While the need of employees has changed, has respect for workers and a work-life balance changed? Until employers can recognize the need for workers to be leaders in their own lives and to support that to the best of their abilities, many workplace issues will remain the same, such as quality of performance, engagement with workers and job satisfaction.

Unknown said...

Obviously it is to keep an open mind. Work is taking on different forms faster than the forms are being recognized. I also find in speaking with those unemployed like family and friends I notice that they are not thinking outside of the box when it comes to possible employment. They have high expectations and require many specific needs to be met that may never be met. One conversational participant had a literal laundry list of variables that needed to align in order for them to apply or consider the employment. I chuckled inwardly... they will be waiting along time and oh by the way how is it having the Universe revolve and arrange variables to specifically meet their needs? Americans expect and believe they are entitled to their wants being met. As an anonymous person once said somewhere humble yourself or stand to be humiliated as humiliation is just one of an infinitude of ways the Universe extends tough love to a whining child.

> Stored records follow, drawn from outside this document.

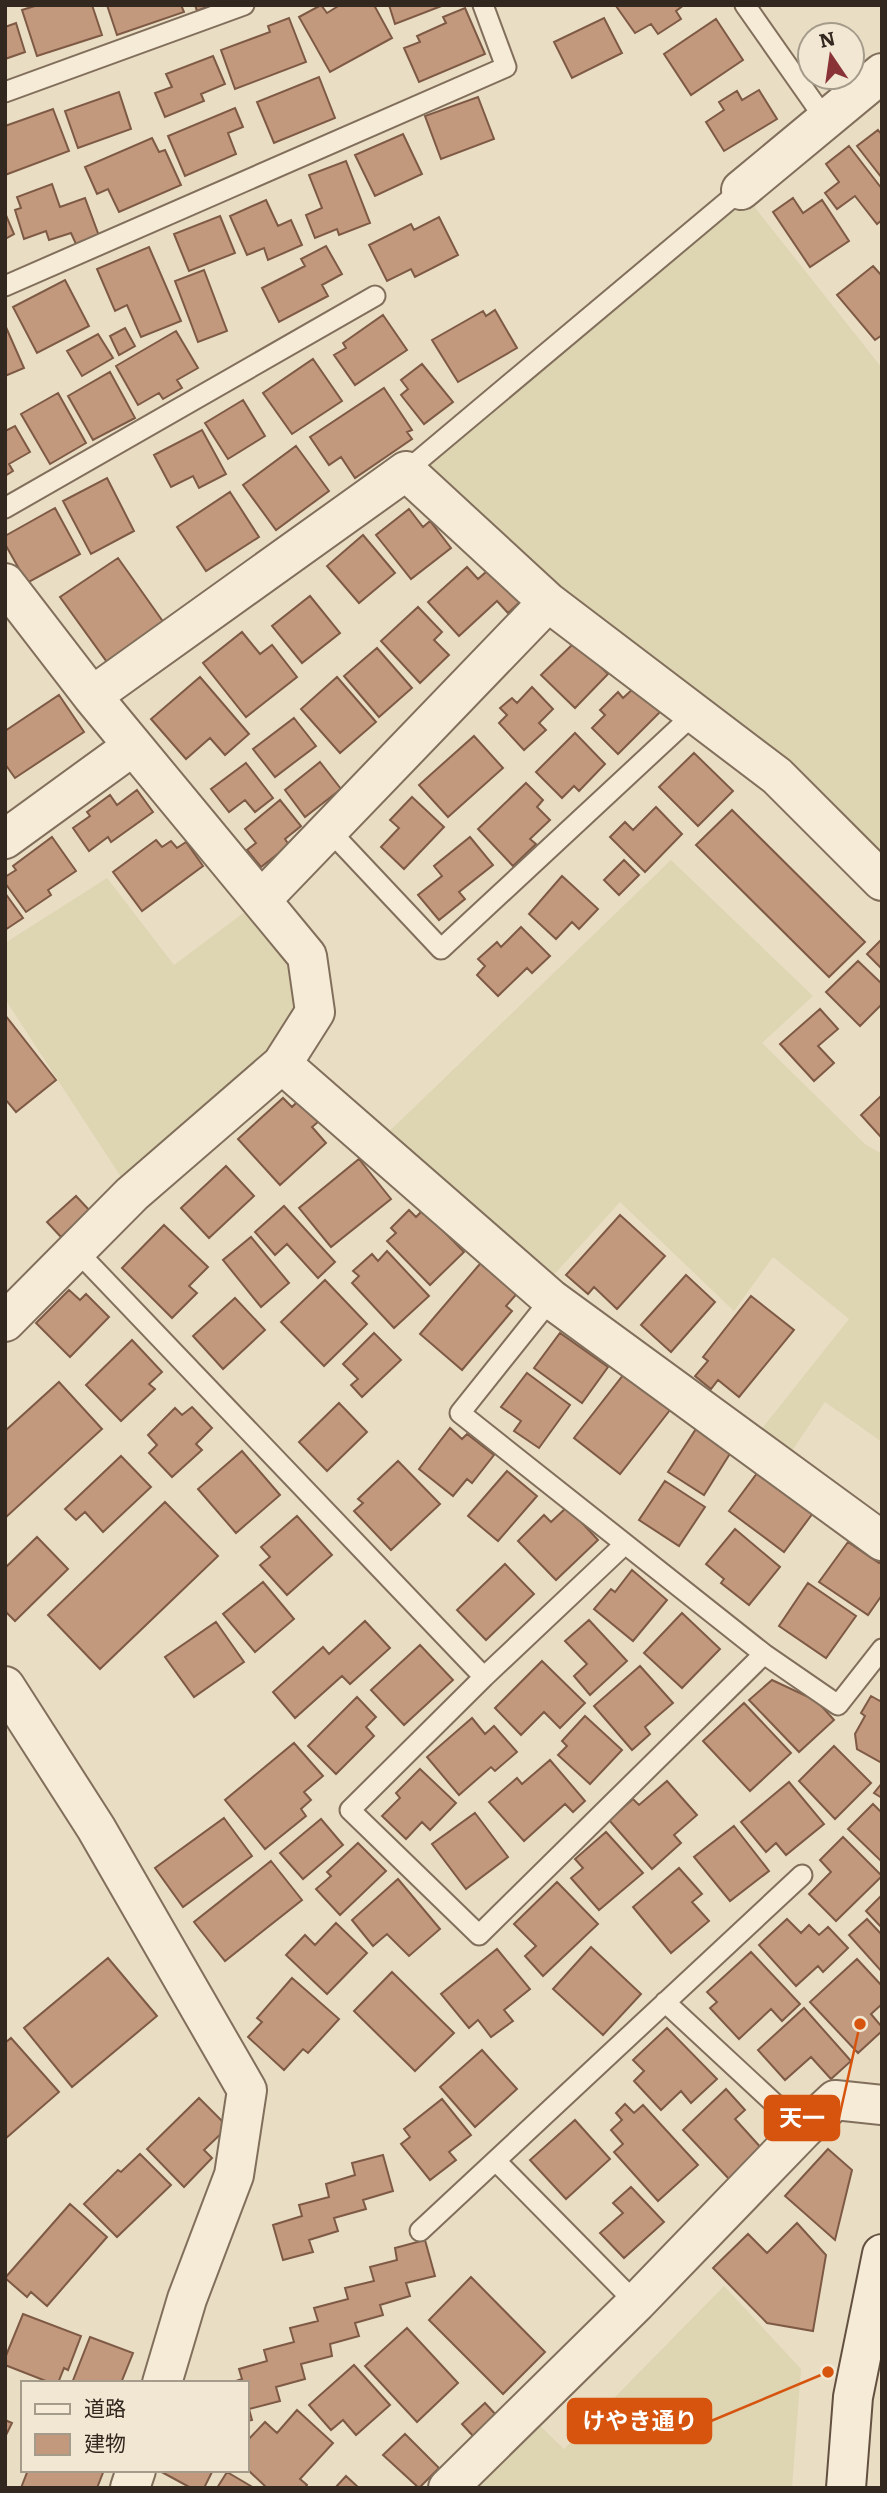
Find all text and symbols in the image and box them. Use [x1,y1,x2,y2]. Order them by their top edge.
north arrow [796,21,866,91]
text: N [816,23,838,54]
callout: 天一 [765,2096,839,2140]
text: 天一 [779,2099,825,2133]
legend [21,2381,248,2472]
text: 道路 [84,2391,126,2422]
callout: けやき通り [568,2399,711,2443]
text: けやき通り [583,2402,698,2436]
text: 建物 [84,2426,126,2457]

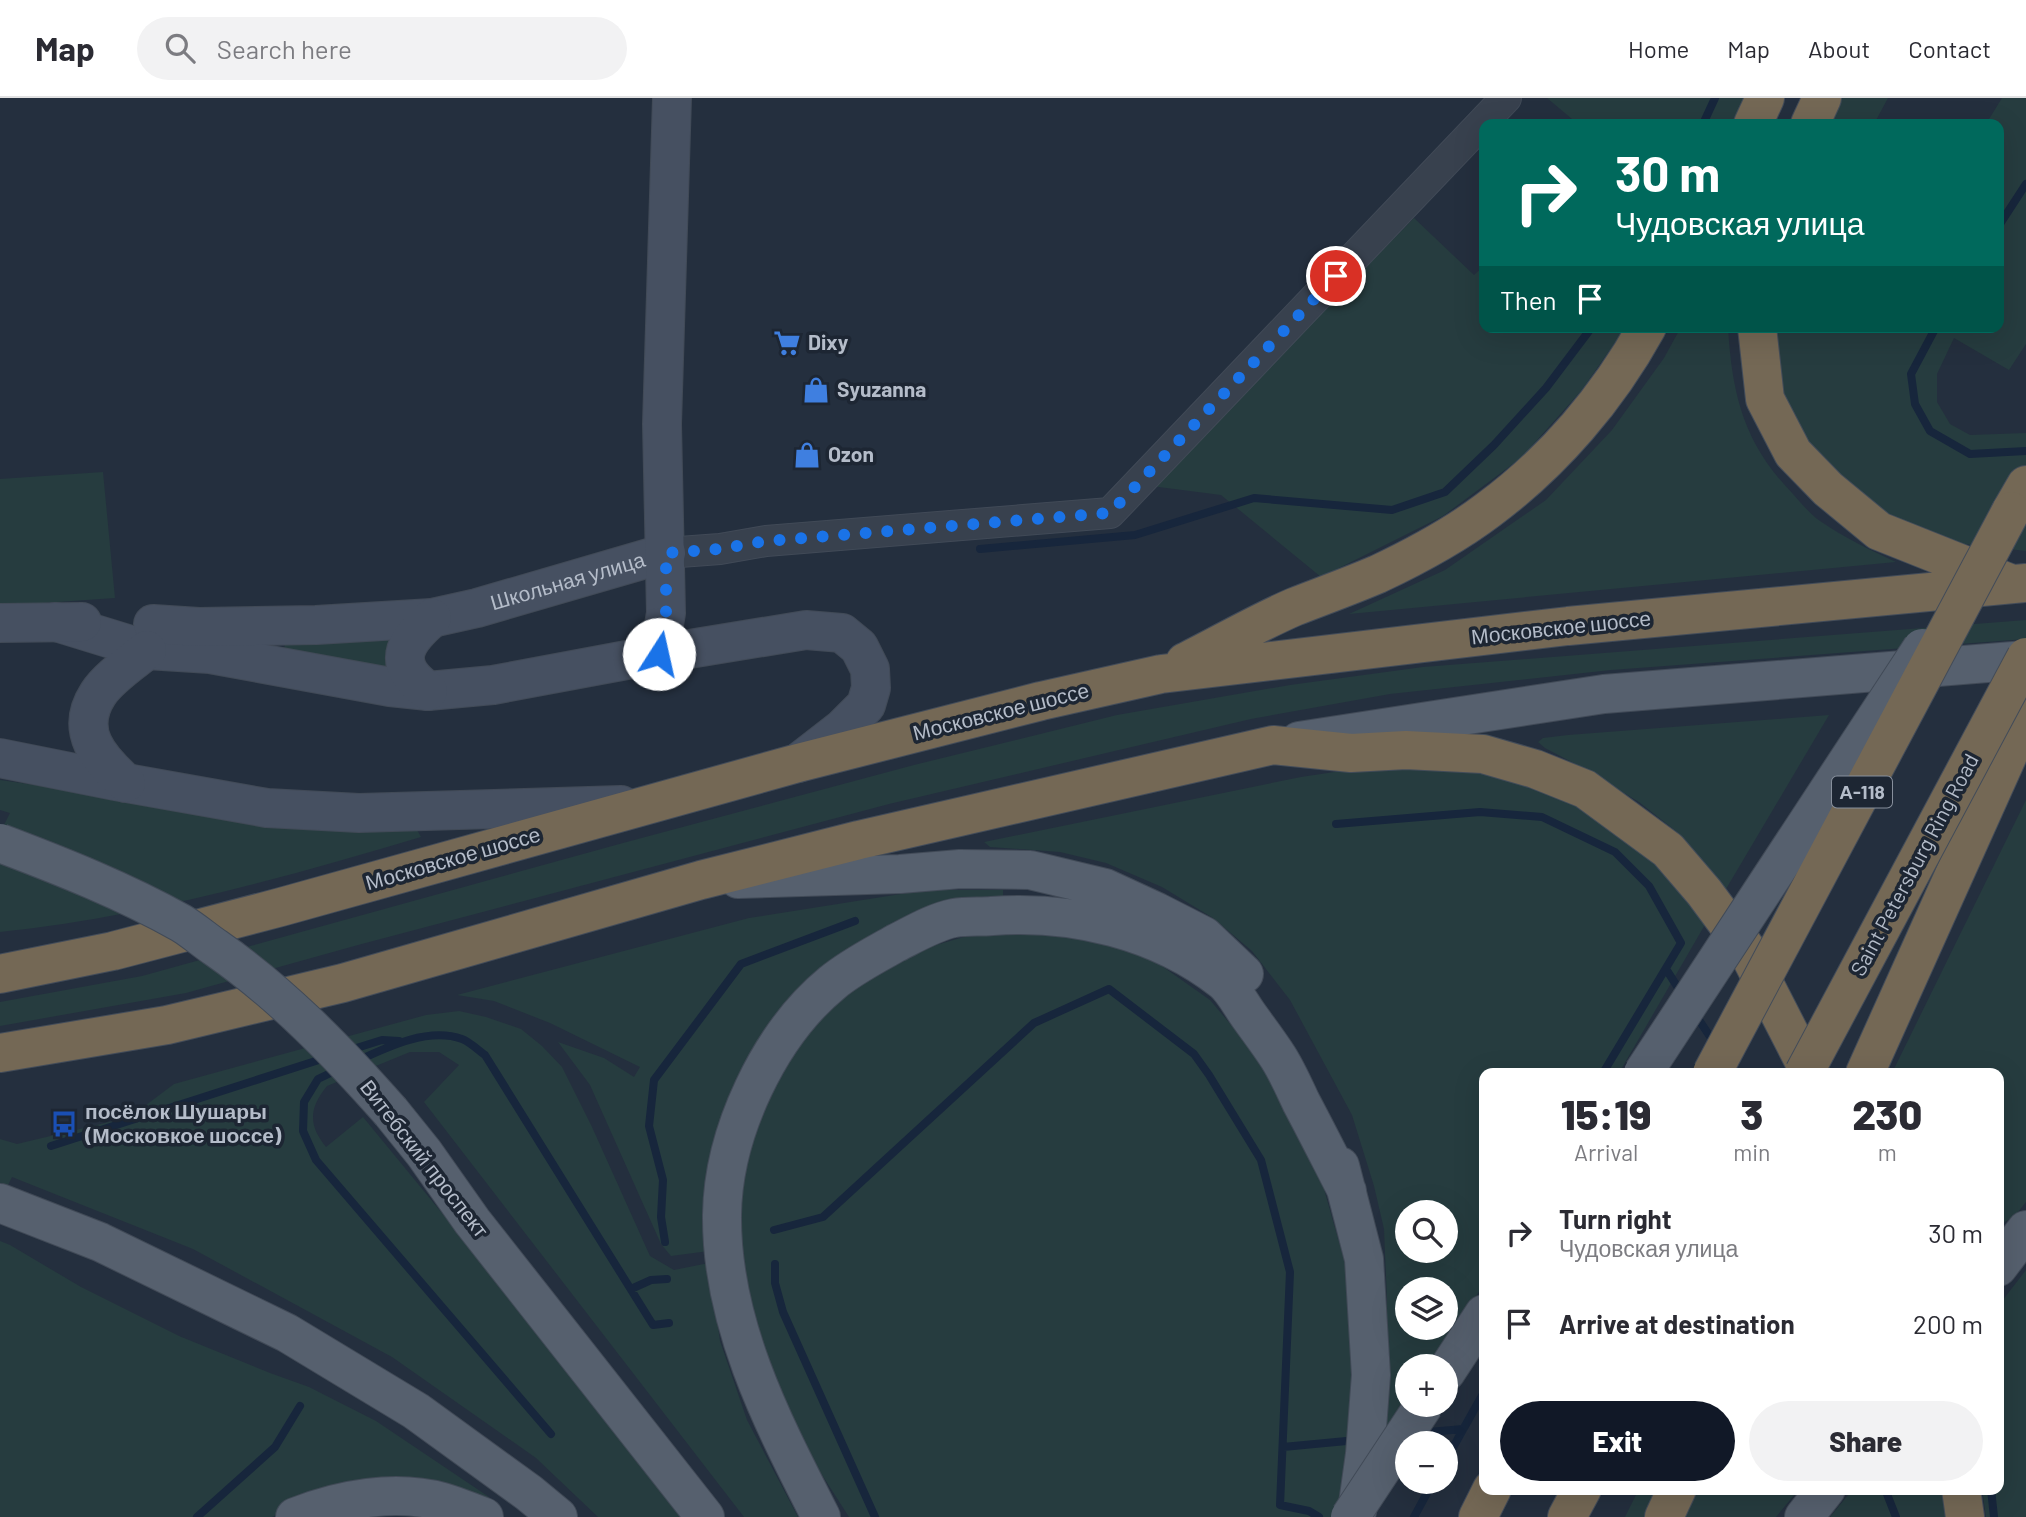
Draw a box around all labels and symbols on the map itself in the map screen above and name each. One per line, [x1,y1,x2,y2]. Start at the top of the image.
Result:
pin [1306,246,1366,306]
supermarket icon: Dixy [772,328,802,358]
place label: Dixy [808,329,849,354]
shop icon: Syuzanna [801,375,831,405]
place label: Syuzanna [837,376,926,401]
shop icon: Ozon [792,440,822,470]
place label: Ozon [828,441,874,466]
street label: Школьная улица [487,546,648,614]
street label: Московское шоссе [1470,605,1652,648]
position arrow [622,617,696,691]
street label: Московское шоссе [910,677,1091,745]
street label: Saint Petersburg Ring Road [1844,749,1983,980]
road number: А-118 [1832,776,1892,807]
street label: Московское шоссе [362,821,543,894]
street label: Витебский проспект [356,1074,495,1242]
place label: посёлок Шушары (Московкое шоссе) [84,1098,282,1147]
bus stop icon: посёлок Шушары (Московкое шоссе) [49,1109,79,1139]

For those willing to accept change put as many irons in the fire as one can and spend the most time stoking those that glow the brightest. Prepare yourself by learning and training get out of dead end jobs that do not honor your time or stifle your ability to grow and develop talent.

Do something you have never done before??

Change and change again!

Unknown said...

Competition is king. The companies that manage this hybrid organization the best will be the most successful. It is not all about cost savings. The overhead, training, and turnover of outsourced workers cut into the savings created by the lower wage.

The sooner employees realize this is not their daddy's company and embrace the hybrid nature, the easier it will be for them to adapt. Getting over the initial resistance is the hardest. Management should try to do a lot of training in the area of culture and the logistics of working with others remotely and with different time zones. People should look at this as a new exciting opportunity rather than something lost. Change is hard so this is easier said than done.